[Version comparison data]
◆ ◆ ◆ ◆

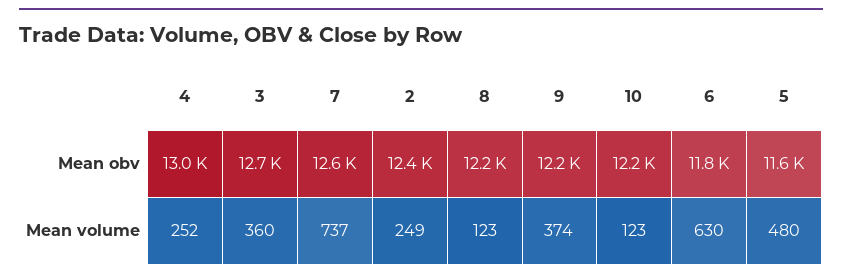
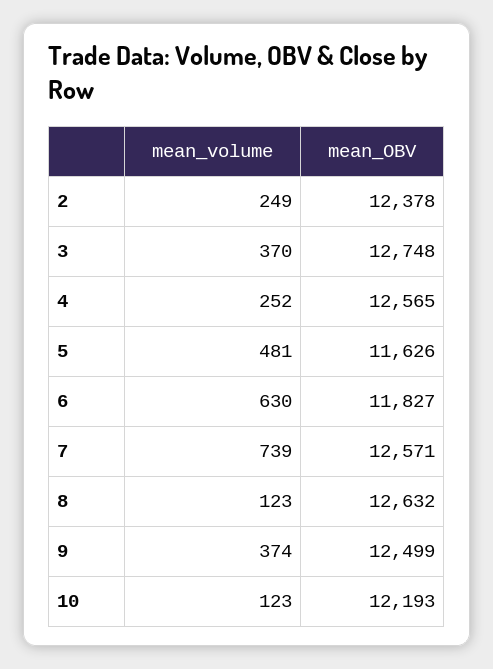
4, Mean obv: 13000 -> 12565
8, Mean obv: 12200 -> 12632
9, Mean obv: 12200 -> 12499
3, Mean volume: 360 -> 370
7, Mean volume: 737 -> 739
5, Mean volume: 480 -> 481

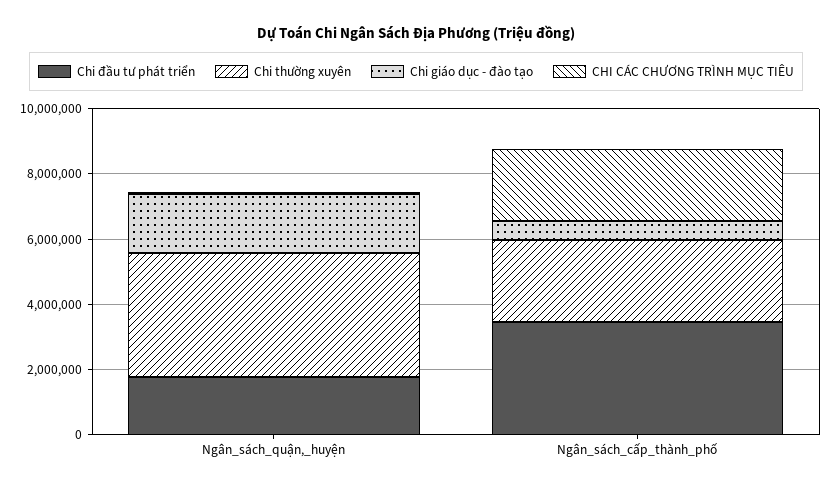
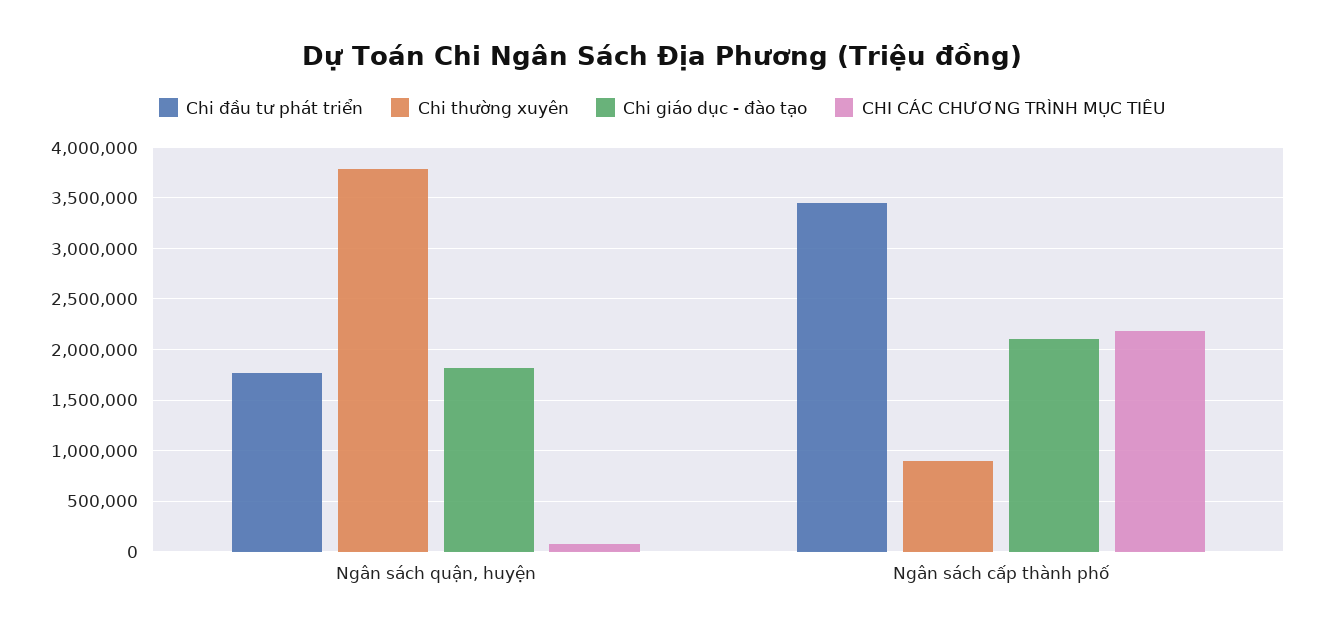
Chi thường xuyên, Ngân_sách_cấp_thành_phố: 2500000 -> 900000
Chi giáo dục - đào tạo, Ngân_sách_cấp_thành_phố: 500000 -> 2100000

◆ ◆ ◆ ◆

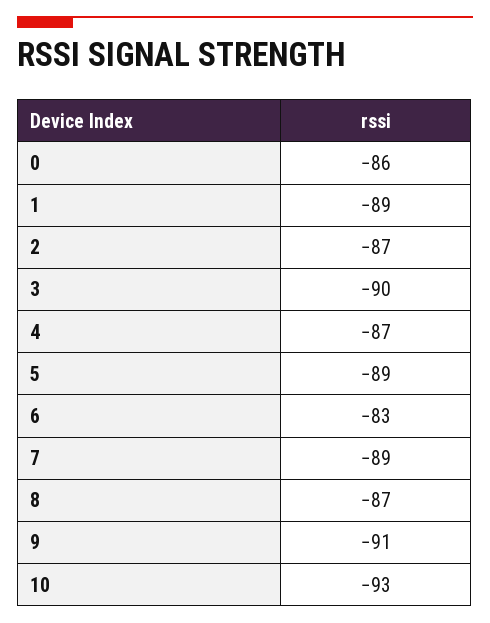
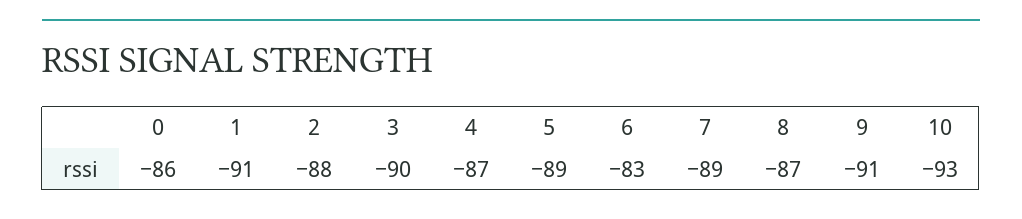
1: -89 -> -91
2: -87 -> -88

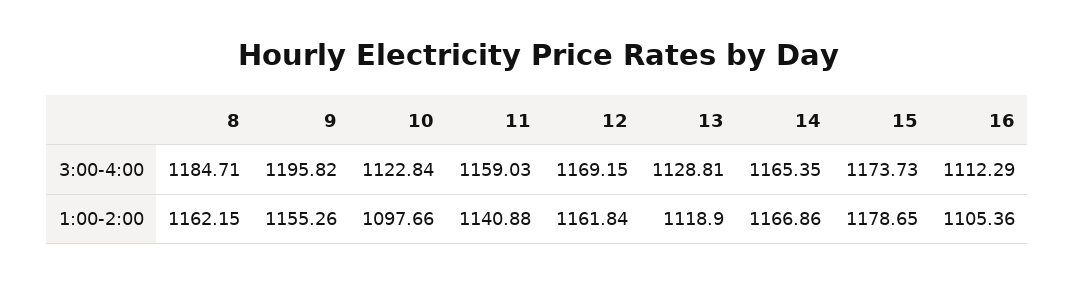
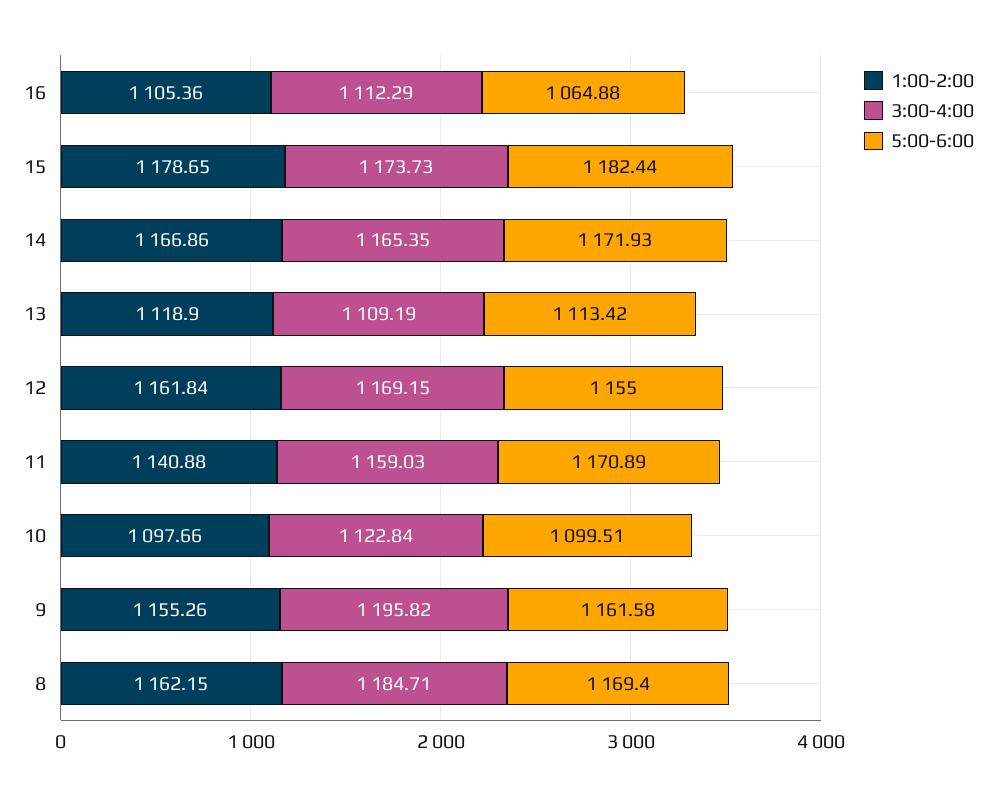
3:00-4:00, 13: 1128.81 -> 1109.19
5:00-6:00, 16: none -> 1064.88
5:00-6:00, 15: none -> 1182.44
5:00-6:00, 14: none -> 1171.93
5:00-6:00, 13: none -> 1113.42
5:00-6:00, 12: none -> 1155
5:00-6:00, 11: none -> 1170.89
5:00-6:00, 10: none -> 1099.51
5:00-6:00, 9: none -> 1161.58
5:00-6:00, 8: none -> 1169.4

◆ ◆ ◆ ◆

To-do item:
Exactly the lines above, from the one containing "4, Mean obv: 13000 -> 12565" down to the one containing "Chi giáo dục", are to be repeated, including both ends. Pictures are not part of the copy.

Solved problem:
4, Mean obv: 13000 -> 12565
8, Mean obv: 12200 -> 12632
9, Mean obv: 12200 -> 12499
3, Mean volume: 360 -> 370
7, Mean volume: 737 -> 739
5, Mean volume: 480 -> 481

Chi thường xuyên, Ngân_sách_cấp_thành_phố: 2500000 -> 900000
Chi giáo dục - đào tạo, Ngân_sách_cấp_thành_phố: 500000 -> 2100000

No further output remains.